#### What is required:
Output every line of the entries from the line containing "UTILIDADES DOMÉSTICAS" through the last, exactly, with no other content.
==== Exercise inputs
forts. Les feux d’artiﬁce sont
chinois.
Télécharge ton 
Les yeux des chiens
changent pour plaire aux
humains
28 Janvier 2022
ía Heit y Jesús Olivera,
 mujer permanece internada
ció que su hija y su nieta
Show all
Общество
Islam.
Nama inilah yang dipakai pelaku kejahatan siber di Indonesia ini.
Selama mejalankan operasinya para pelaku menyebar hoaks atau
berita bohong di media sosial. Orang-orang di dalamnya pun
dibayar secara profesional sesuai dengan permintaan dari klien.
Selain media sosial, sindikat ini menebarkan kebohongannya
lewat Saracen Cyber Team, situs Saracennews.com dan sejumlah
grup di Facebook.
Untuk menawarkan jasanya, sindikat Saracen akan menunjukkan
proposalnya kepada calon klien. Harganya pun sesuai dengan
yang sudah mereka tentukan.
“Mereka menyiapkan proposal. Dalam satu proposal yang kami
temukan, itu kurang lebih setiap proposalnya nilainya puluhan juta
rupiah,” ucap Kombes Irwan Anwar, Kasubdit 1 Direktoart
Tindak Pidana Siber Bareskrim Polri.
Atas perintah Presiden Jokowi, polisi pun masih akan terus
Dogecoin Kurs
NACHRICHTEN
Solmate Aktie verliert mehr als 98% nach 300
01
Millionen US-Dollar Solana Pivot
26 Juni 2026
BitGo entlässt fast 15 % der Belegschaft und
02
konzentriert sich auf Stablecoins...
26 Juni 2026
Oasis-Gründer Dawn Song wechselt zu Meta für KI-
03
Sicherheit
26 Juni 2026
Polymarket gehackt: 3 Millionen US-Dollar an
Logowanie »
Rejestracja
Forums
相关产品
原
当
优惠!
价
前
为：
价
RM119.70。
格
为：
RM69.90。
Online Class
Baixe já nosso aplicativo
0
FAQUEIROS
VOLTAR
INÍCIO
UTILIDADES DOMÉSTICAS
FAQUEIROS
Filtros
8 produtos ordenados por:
========
#### Output below:
UTILIDADES DOMÉSTICAS
FAQUEIROS
Filtros
8 produtos ordenados por:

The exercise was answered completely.